■ Brief 1: Reproduce the passage from the post about creating our lives from "If I were to" up to and including "mind of gratitude.".
■ Brief 2: Continue the post about creating our lives, picking up after its final sentence.

Saturday

Creating Our Lives

If I were to take a snapshot of this week I would have a few choices.  The question is, would it be the beginning ~ when the car died, my coffee maker broke, and I broke down in sea of frustration, or would it be the end ~ with a new car, a new coffee maker, and an overflowing heart of thankfulness.  At first glance it might be an easy choice but in truth, I think it's the middle that had the most impact ~ the part where I kept going and kept an open heart and mind of gratitude.

I think life is like that ~ it's not so much about what happens to us as much as it is about what we do with those events.  Case in point... I have a friend who's been slowly slipping away ~ not because of some insidious medical condition but because she allowed a few bad apples into her basket.  Once there, they rotted and spread.  I've been there and I understand how it can happen.  But standing on the outside watching someone you care about grow angry and withdraw is painful and saddening.  Over the years I've watched her slowly move away; stepping back from things that made her happy and exposed to other creative souls.  Each time she drew back to "stand up" for her principles she slowly pulled her beauty, her creativity, her intelligent insight, away from those of us who've appreciated it most.  I miss her musings and I hope one day she returns.

[Data entries]
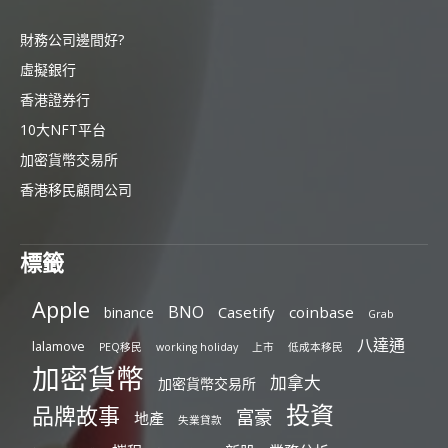
財務公司邊間好?
虛擬銀行
香港證券行
10大NFT平台
加密貨幣交易所
香港移民顧問公司
標籤
Apple
BNO
Casetify
coinbase
binance
Grab
八達通
lalamove
PEQ移民
working holiday
上市
低成本移民
加密貨幣
加拿大
加密貨幣交易所
投資
品牌故事
富豪
地產
失業貸款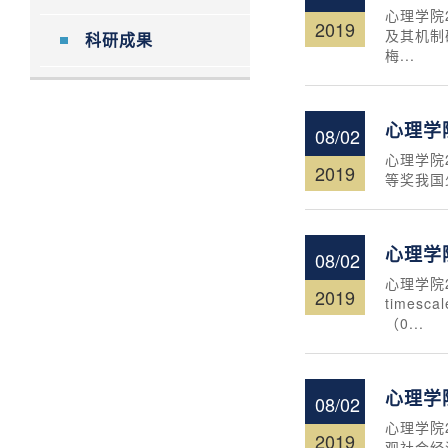
心理学院
2019
及其机制
科研成果
梅...
心理学
08/02
心理学院
2019
等奖我国
心理学
08/02
心理学院
2019
timesca
（0...
心理学
08/02
心理学院
2019
观社会经济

■ Expected output 1:
If I were to take a snapshot of this week I would have a few choices.  The question is, would it be the beginning ~ when the car died, my coffee maker broke, and I broke down in sea of frustration, or would it be the end ~ with a new car, a new coffee maker, and an overflowing heart of thankfulness.  At first glance it might be an easy choice but in truth, I think it's the middle that had the most impact ~ the part where I kept going and kept an open heart and mind of gratitude.

■ Expected output 2:
In the end I think the one thing we have is our perspective. I could be the arrogant debutante I was raised to be, or  the woman I was 12 years ago ~ broken by a heartless man, or  the woman I was 10 years ago ~ stripped of all hope or the woman I was 8 years ago ~ impoverished; washing my children's clothes in our kitchen sink or the woman I was 6 years ago ~ realizing I'd stepped into the arms of another liar or the woman I was 5 years ago ~ barely choosing to stay alive but for the sake of my children or the woman I was 3 years ago ~ desperately trying to change my mistakes or the woman I was a year ago ~ betrayed by the one I'd tried so hard to help.  I could be all of these or any one of the stepping stones along my own life's journey.

But you see, somewhere along the way, each time I picked myself up, dusted off my mistakes, and kept moving forward, I learned the valuable lesson of gratitude. Feeling grateful for the treasures in our lives, no matter how small, is one of the greatest tools we have.  It enables us to create beauty from nearly nothing and as an artist, I love to create.  I remember a counselor telling me years ago to find happiness in my current life ~ I thought he was nuts.  But in this sense we're all artists; painting the pictures of our lives that tell the stories of our own journeys through this world.  I believe the paintings we create, with the brush strokes of our thoughts and actions, are the most beautiful creations we'll ever possess. They are as open and new as a pure white canvas and possessed with nearly endless possibilities.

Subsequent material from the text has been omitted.